The keynote speaker was Daryl Strawberry, who was a major-league baseball player with the New York Mets and made the Baseball Hall of Fame. But he grew up in a “dysfunctional home” in South Central Los Angeles “in the ghetto.”  His father once threatened to kill the entire family. “I had it all, but it didn’t cure the brokenness. Fame and fortune kills people.” 

Strawberry became a drug addict and lost hope. He ended up in the Florida State Prison. “Let me die,” he told his future wife. She responded: “You’re not that lucky.” He became a devout Christian, noting: “Christ has done it for me.” His book, Straw: Finding My Way, became a New York Times best-seller. 

He founded a recovery center in Orlando and he and his wife are now ordained ministers who wrote a book together, The Imperfect Marriage: Help for Those Who Think It’s Over.  He told the dinner crowd: “Now I get to be the man that I was always created to be….God found me in a pit and put me in a pulpit.” He now gives about 270 speeches a year to those seeking recovery, transformation, and redemption. 

In their final remarks to the crowd, Jeanett said: “Marvin and I are just ushers at the door.” Marvin added: “The only way a community can change is if we change.” 

The DADS approach may not work for everyone. Some will criticize it for being faith-based, especially in secular Seattle. Some will say that women can indeed “do it all” and don’t need men in the house.  Some will contend that focusing on absentee fathers is racist. 

But the results are hard to deny. DADS has served 1,646 parents and 3,924 children. Of the men they’ve supported, 83% identify as men of color, 51% have a history of incarceration, and 17% have a history of substance abuse. Since 2021, 66% of the men in DADS’ fatherhood classes have graduated.

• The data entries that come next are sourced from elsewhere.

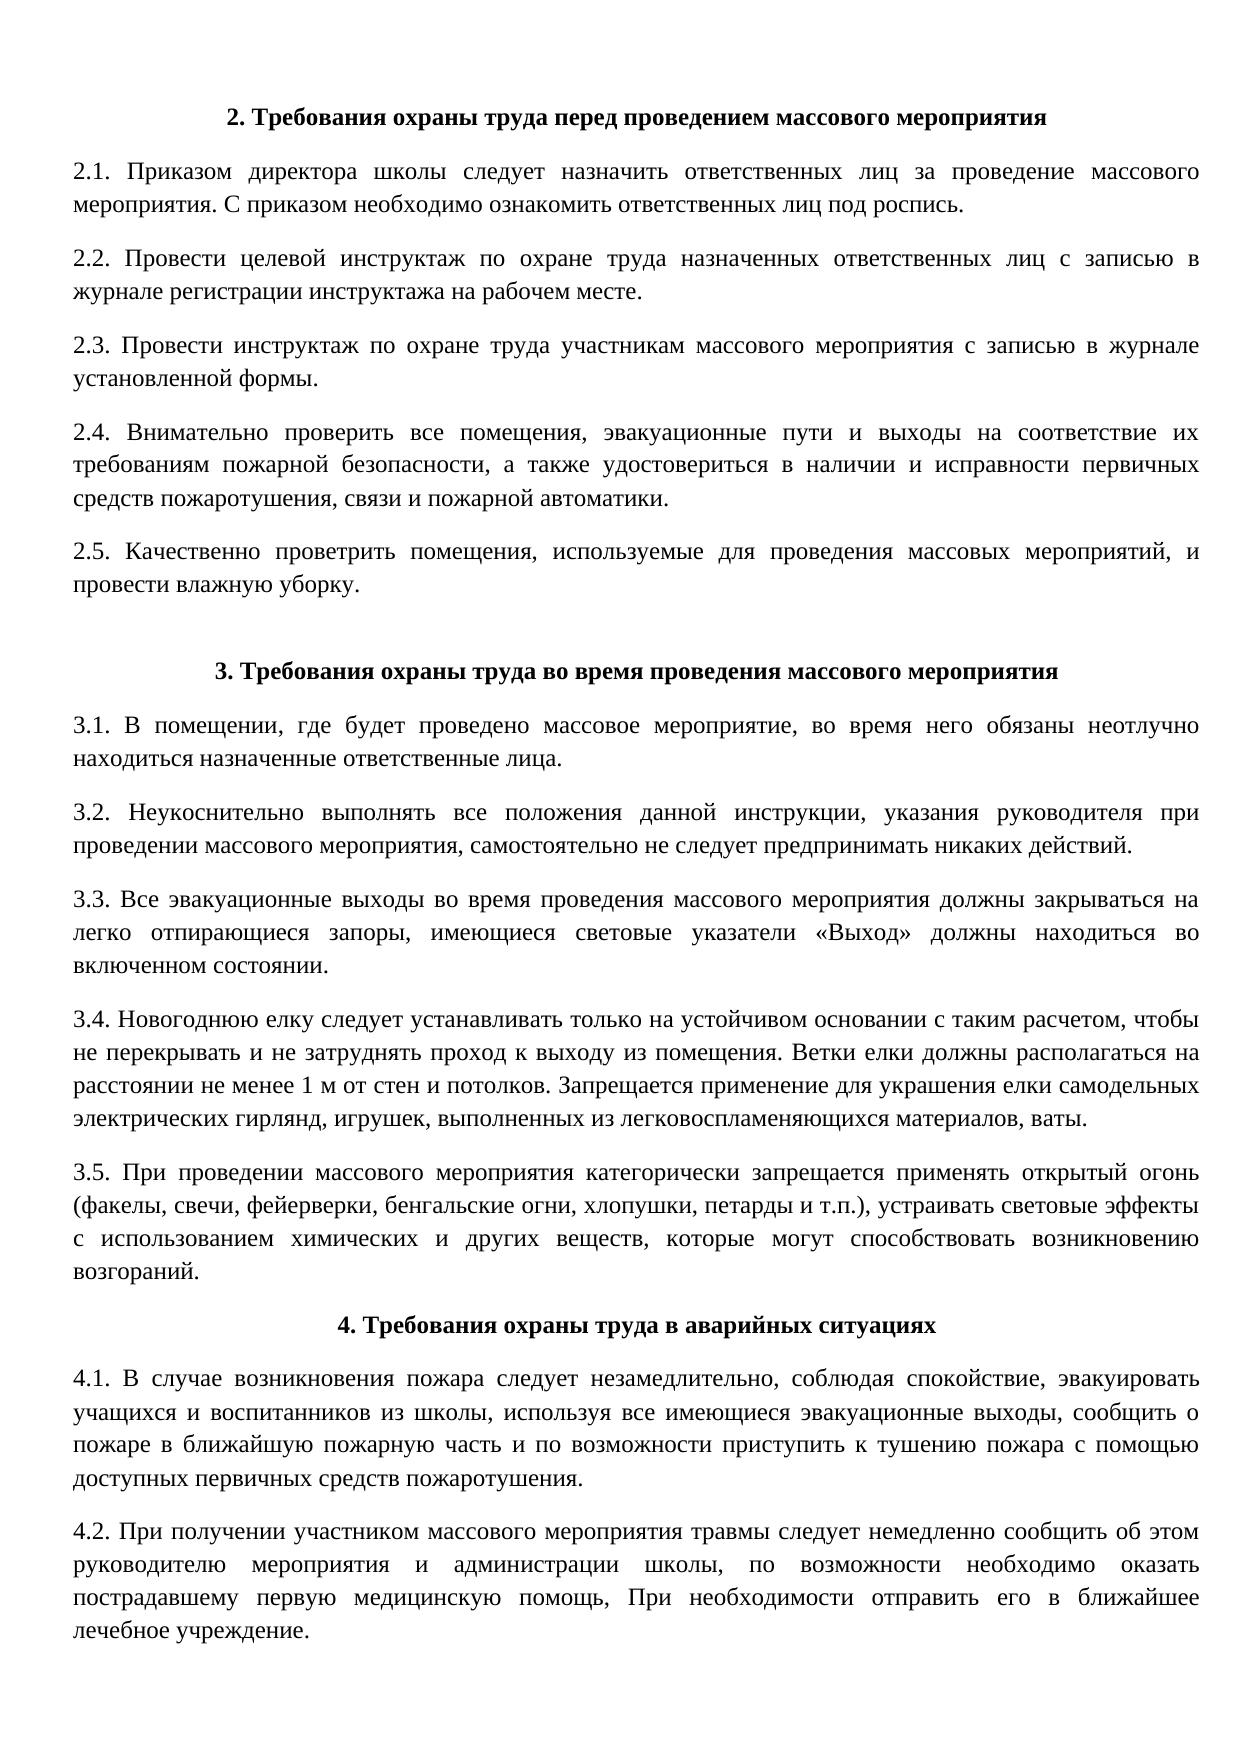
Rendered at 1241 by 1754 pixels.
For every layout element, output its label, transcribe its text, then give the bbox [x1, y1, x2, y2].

text 3. Требования охраны труда во время проведения массового мероприятия [73, 623, 1201, 685]
text 3.4. Новогоднюю елку следует устанавливать только на устойчивом основании с таким расчетом, чтобы не перекрывать и не затруднять проход к выходу из помещения. Ветки елки должны располагаться на расстоянии не менее от стен и потолков. Запрещается применение для украшения елки самодельных электрических гирлянд, игрушек, выполненных из легковоспламеняющихся материалов, ваты. [73, 1004, 1201, 1132]
text 3.1. В помещении, где будет проведено массовое мероприятие, во время него обязаны неотлучно находиться назначенные ответственные лица. [73, 710, 1201, 772]
text 2.2. Провести целевой инструктаж по охране труда назначенных ответственных лиц с записью в журнале регистрации инструктажа на рабочем месте. [73, 243, 1201, 304]
text 3.5. При проведении массового мероприятия категорически запрещается применять открытый огонь (факелы, свечи, фейерверки, бенгальские огни, хлопушки, петарды и т.п.), устраивать световые эффекты с использованием химических и других веществ, которые могут способствовать возникновению возгораний. [73, 1157, 1201, 1284]
text 2.1. Приказом директора школы следует назначить ответственных лиц за проведение массового мероприятия. С приказом необходимо ознакомить ответственных лиц под роспись. [73, 156, 1201, 218]
text 4.1. В случае возникновения пожара следует незамедлительно, соблюдая спокойствие, эвакуировать учащихся и воспитанников из школы, используя все имеющиеся эвакуационные выходы, сообщить о пожаре в ближайшую пожарную часть и по возможности приступить к тушению пожара с помощью доступных первичных средств пожаротушения. [73, 1363, 1201, 1491]
text 2.3. Провести инструктаж по охране труда участникам массового мероприятия с записью в журнале установленной формы. [73, 330, 1201, 391]
text 3.2. Неукоснительно выполнять все положения данной инструкции, указания руководителя при проведении массового мероприятия, самостоятельно не следует предпринимать никаких действий. [73, 797, 1201, 859]
text 4. Требования охраны труда в аварийных ситуациях [73, 1310, 1201, 1338]
text 3.3. Все эвакуационные выходы во время проведения массового мероприятия должны закрываться на легко отпирающиеся запоры, имеющиеся световые указатели «Выход» должны находиться во включенном состоянии. [73, 884, 1201, 979]
text 2.4. Внимательно проверить все помещения, эвакуационные пути и выходы на соответствие их требованиям пожарной безопасности, а также удостовериться в наличии и исправности первичных средств пожаротушения, связи и пожарной автоматики. [73, 417, 1201, 511]
text 2.5. Качественно проветрить помещения, используемые для проведения массовых мероприятий, и провести влажную уборку. [73, 536, 1201, 598]
text 2. Требования охраны труда перед проведением массового мероприятия [73, 102, 1201, 131]
text 4.2. При получении участником массового мероприятия травмы следует немедленно сообщить об этом руководителю мероприятия и администрации школы, по возможности необходимо оказать пострадавшему первую медицинскую помощь, При необходимости отправить его в ближайшее лечебное учреждение. [73, 1516, 1201, 1644]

They are doing God’s work. Stronger fathers mean healthier communities. Fathers matter. 

John Hamer
John Hamer
John Hamer was a Times editorial writer and columnist from 1977-1990. He later co-founded the Washington News Council, a non-profit citizens’ group. He retired in 2015 and now writes a regular column for the Mercer Island Reporter.

3 COMMENTS

    • Yes, and lots of good people are now addressing this issue more openly. Too many have avoided it, for the lame reasons I list at the end of my column. I hope that the tide has finally turned. Fatherlessness is clearly a root cause of so many other problems. That cannot be denied.

  1. Fathers are essential and their failures are profoundly felt. I’m sure there are several paths out, so grateful for folks willing to do the work on this one.